Il n’en est pas moins vrai que le bouddhisme a exercé une influence profonde sur l’Occident. À toutes les époques où la philosophie et la religion traversent une grande crise, à l’époque alexandrine, à celle de la Renaissance et à la nôtre, on entend en Europe comme un écho lointain et transposé de la pensée bouddhiste. D’où lui vient ce pouvoir ? De sa doctrine morale et de ses conclusions ? Nullement.
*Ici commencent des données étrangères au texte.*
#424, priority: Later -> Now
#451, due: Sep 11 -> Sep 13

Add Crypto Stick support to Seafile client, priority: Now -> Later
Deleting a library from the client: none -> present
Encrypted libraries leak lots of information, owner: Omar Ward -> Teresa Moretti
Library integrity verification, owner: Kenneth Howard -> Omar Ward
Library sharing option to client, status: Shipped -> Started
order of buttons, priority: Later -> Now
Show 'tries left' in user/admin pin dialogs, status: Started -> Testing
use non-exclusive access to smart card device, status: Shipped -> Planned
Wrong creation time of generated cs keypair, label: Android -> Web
Elle lui vient de ce fait que Bouddha fut le premier à divulguer au grand jour la doctrine dont les brahmanes n’avaient parlé qu’à demi-mot et qu’ils avaient cachée dans le secret de leurs temples. Or cette doctrine est le vrai mystère de l’Inde, l’arcane de sa sagesse. J’entends la doctrine de la pluralité des existences et le mystère de la réincarnation.

Dans un très vieux livre, un brahmane dit à son collègue dans une assemblée : « Où va l’homme après sa mort ? — Donne-moi la main, Yaïnavalkia, répond l’autre, nous seuls devons le savoir. Pas un mot de cela aux autres. » Et ils parlèrent de la réincarnation[1]. » Ce passage prouve qu’à une certaine époque, cette doctrine fut considérée comme ésotérique par les brahmanes. Ils avaient pour cela d’excellentes raisons. S’il n’est point de vérité qui introduise plus avant dans les officines secrètes de la nature et dans le processus de l’évolution universelle, il n’en

  1. Oupanischad des cent sentiers, cité par Oldenberg.